> Selected text

>>>

Organisations may be deregistered for various reasons. There are the previously mentioned reasons of the organisation being defunct or being unofficially absorbed by another. Further, when a registered organisation officially amalgamates with another or with others, the common practice is for the new amalgamated organisation to retain the registration of one of its immediate predecessors. The other organisation/s are recorded as having been deregistered in connection with an amalgamation. Occasionally an amalgamated organisation will receive a completely new registration number.

Another reason for an organisation to be deregistered is as a punitive measure. The Australian Building Construction Employees and Builders' Labourers' Federation is one example. It was deregistered in 1974 primarily on the grounds that 'green bans' placed by its NSW Branch did not further the interests of the organisation or its members and so were incompatible with registration under the Conciliation and Arbitration Act.[31] Later, with the NSW Branch controlled by the Federal Office, the Federation applied for reregistration. A new registration was granted in 1976. The Federation was again deregistered in 1986, this time for 'serious industrial misconduct'. Deregistration occurred simultaneously at federal and state levels (with the cancellation of registration/recognition by New South Wales, Victoria, the Australian Capital Territory and the Northern Territory). Much of the membership of the deregistered Federation was absorbed by other building unions such as the Federated Engine Drivers and Firemen's Association of Australasia, the Building Workers' Industrial Union of Australia and the Australian Workers' Union.

<<<

> Data shown

>>>

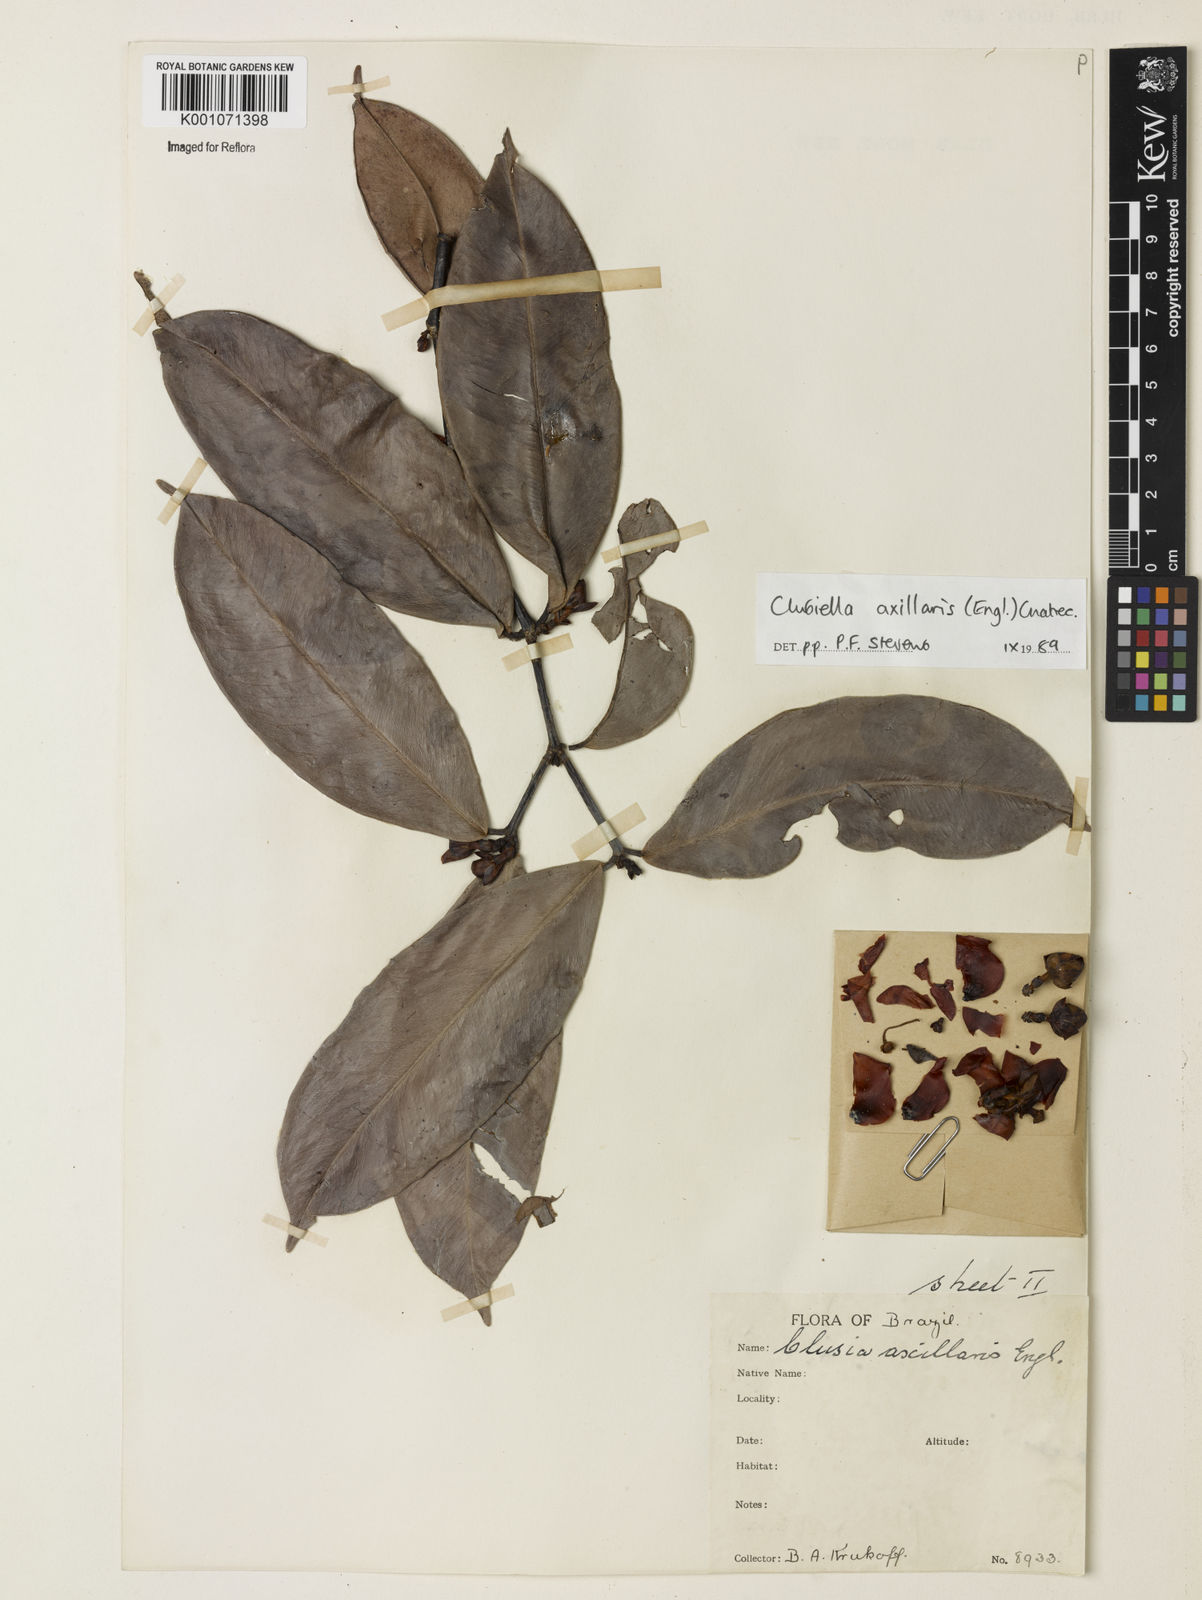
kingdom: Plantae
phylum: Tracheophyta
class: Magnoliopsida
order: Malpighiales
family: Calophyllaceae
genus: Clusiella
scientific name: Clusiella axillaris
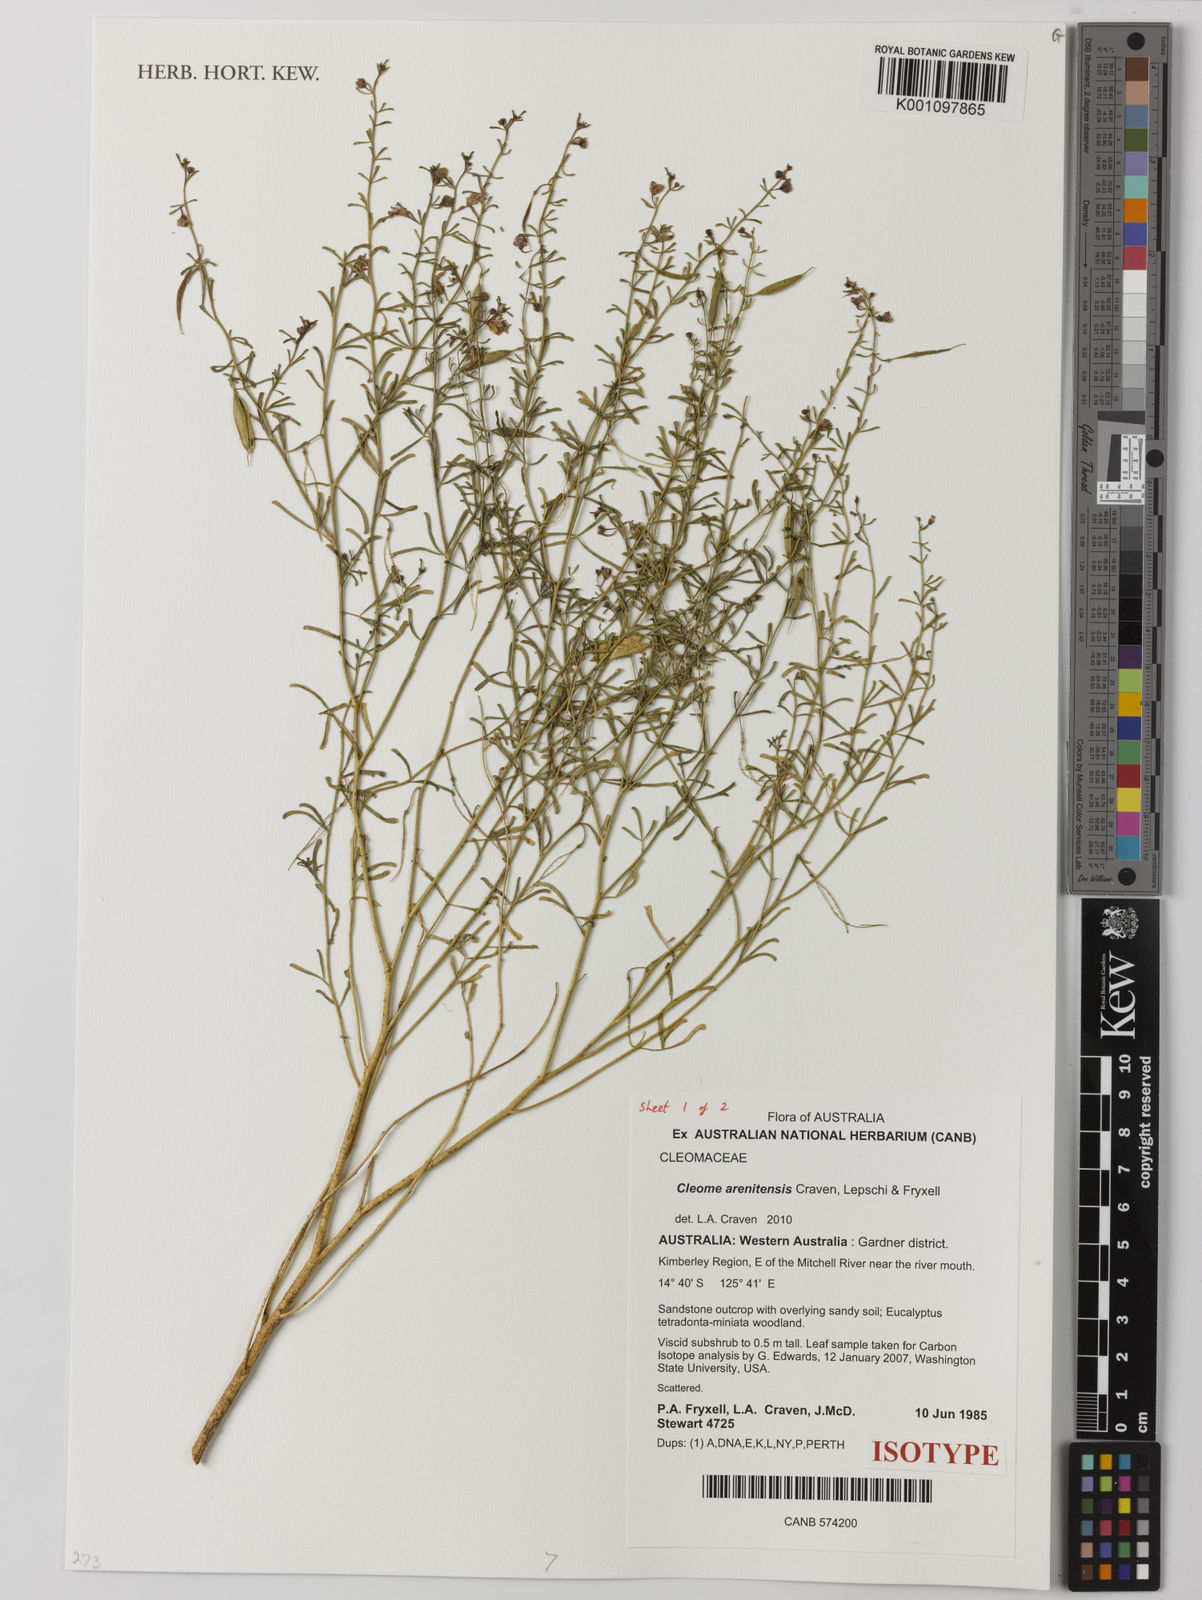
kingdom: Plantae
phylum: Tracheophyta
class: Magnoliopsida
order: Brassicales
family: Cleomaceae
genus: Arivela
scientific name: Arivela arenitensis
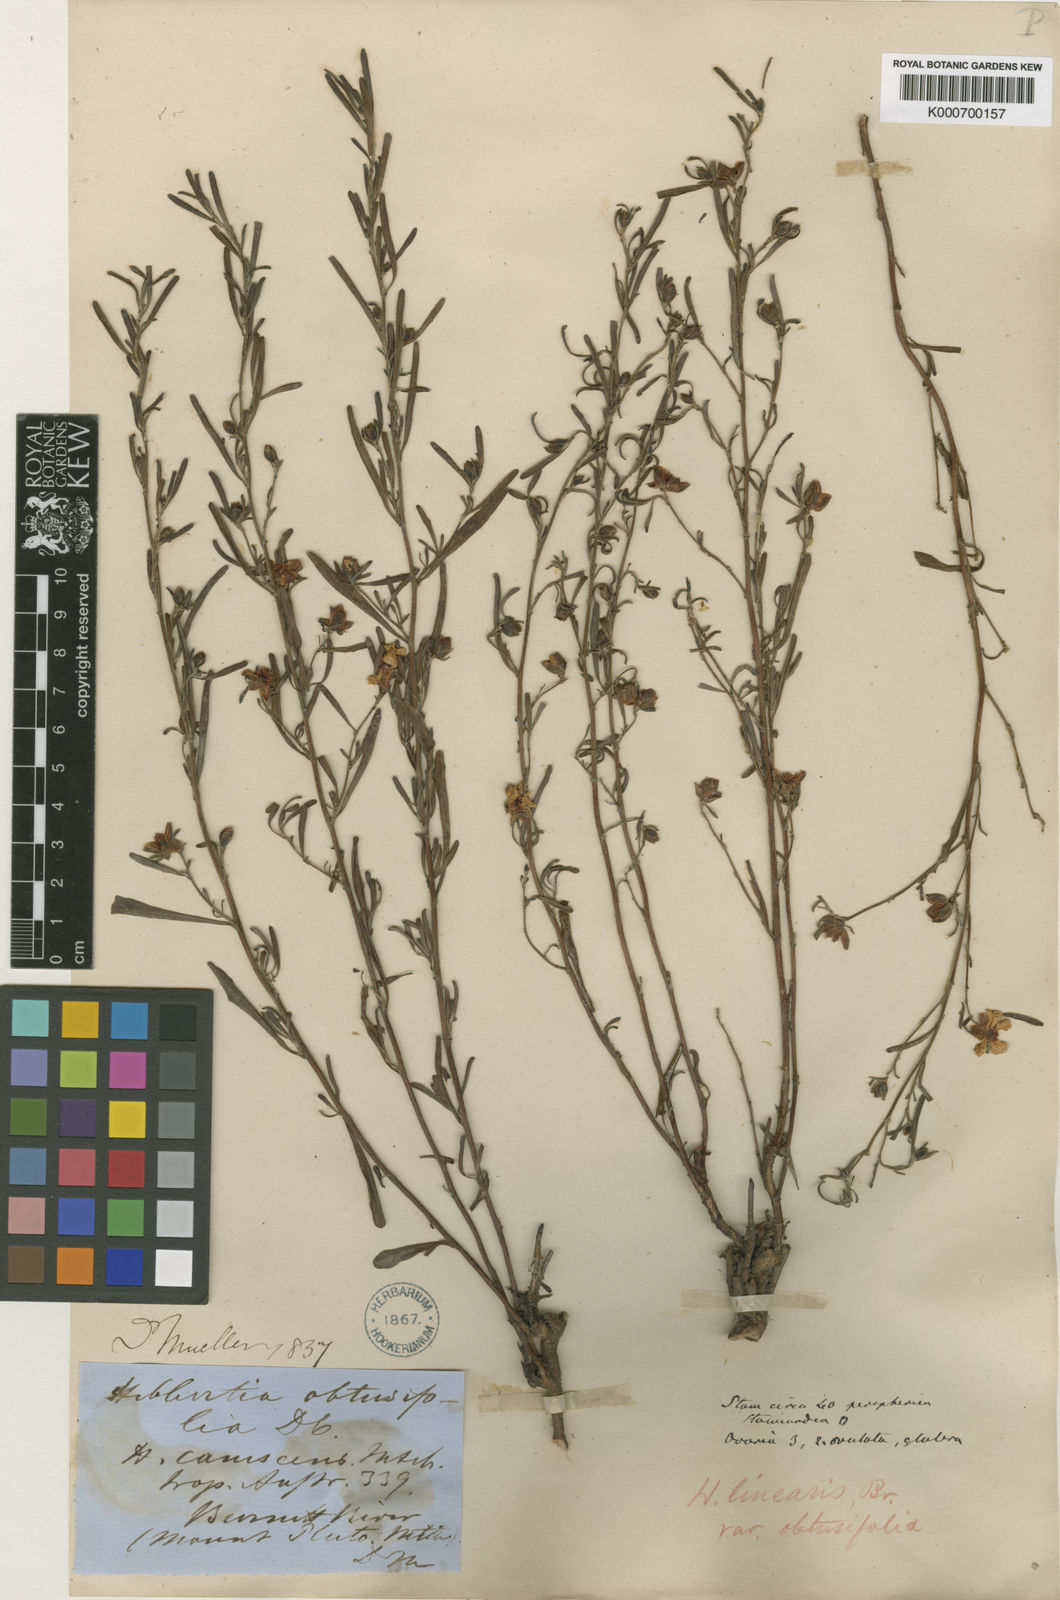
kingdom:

<<<

> Exercise tasks
1 - In the passage on deregistration, in what year was the Builders' Labourers' Federation granted a new registration?
2 - Rewrite the part of the passage on deregistration starting at "Organisations may be" and ending at "new registration number.", replacing "common practice" with "usual practice".

> Replies
1 - 1976

2 -
Organisations may be deregistered for various reasons. There are the previously mentioned reasons of the organisation being defunct or being unofficially absorbed by another. Further, when a registered organisation officially amalgamates with another or with others, the usual practice is for the new amalgamated organisation to retain the registration of one of its immediate predecessors. The other organisation/s are recorded as having been deregistered in connection with an amalgamation. Occasionally an amalgamated organisation will receive a completely new registration number.